Basic principles of Multiphoton-Tomography

The classical fluorescence microscopy is using the capability of certain substances to emit light with a longer wavelength (lower energy) although excited by a shorter wavelength (normally UV-wavelengths). In this case the energy of the absorbed photons is transfered to excite electrons in a state E₂. Then the electrons loose part of their energy, because of radiationless transitions, and accumulate in a long lasting state at the lower boundry of the excited state. At the transition into the ground state E₁ photons are emitted which are observed as fluorescence. The lifetime of the excited state defines the fluorescence decay curve. If one photon doesn't suffice the necessary energy to excite the electron, it is possible that multiple photons are absorbed simultaniously. The probability of a multiphoton process is highly dependent on the photon density and therefore on the intensity of the radiation. With ultrashort laserpulses multiphoton absorption in fluorescent molecules can be observed at picojoule-energies. In this case the emitted fluorescence has a shorter wavelength (contrary to the one-photon process) than the absorbed photons. That is why fluorescence can also be obtained with NIR-Lasers and the more dangerous or at least contentious UV radiation can be avoided. The multiphoton-excitation has another advantage for three-dimensional imaging compared to the classical one-photon fluorescence. Due to the strong dependancy on the intensity, fluorescence is not excited in the complete region of radiation, but in a small space around the focus area. This results in a high spatial resolution even lower than the diffraction minimum and a depth resolution normally achieved in classical confocal scanning-microscopes only with a pinhole. 

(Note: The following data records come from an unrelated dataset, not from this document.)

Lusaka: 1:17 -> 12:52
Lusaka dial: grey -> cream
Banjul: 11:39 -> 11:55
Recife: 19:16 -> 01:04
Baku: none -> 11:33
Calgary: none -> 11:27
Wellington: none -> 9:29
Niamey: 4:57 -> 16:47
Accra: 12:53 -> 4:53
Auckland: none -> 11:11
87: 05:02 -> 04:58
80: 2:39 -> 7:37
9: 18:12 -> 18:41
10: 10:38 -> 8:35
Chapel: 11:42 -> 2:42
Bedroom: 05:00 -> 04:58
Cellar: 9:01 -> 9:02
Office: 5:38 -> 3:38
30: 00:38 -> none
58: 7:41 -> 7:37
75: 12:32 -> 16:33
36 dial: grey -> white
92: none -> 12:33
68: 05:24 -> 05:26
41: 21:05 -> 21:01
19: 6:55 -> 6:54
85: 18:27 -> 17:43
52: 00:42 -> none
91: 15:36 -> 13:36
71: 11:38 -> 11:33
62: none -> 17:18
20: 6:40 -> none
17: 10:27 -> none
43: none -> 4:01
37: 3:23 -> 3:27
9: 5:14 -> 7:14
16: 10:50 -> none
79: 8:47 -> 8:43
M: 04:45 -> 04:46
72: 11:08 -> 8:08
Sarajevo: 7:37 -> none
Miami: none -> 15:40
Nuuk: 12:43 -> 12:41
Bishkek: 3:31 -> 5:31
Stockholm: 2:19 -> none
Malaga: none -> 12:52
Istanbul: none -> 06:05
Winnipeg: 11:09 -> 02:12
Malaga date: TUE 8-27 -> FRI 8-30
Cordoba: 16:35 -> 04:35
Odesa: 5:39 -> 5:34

Second harmonic generation (SHG; also called frequency doubling) is a nonlinear optical process, in which photons interact with a nonlinear material. They are effectively combined to form new photons with twice the energy, and therefore twice the frequency and half the wavelength of the initial photons. In recent years, SHG has been extended to biological applications. Researchers Leslie Loew and Paul Campagnola at the University of Connecticut have applied SHG to imaging of molecules that are intrinsically second-harmonic-active in live cells, such as collagen, while Joshua Salafsky is pioneering the technique's use for studying biological molecules by labelling them with second-harmonic-active tags, in particular as a means to detect conformational change at any site and in real time. SHG-active unnatural amino acids can also be used as probes.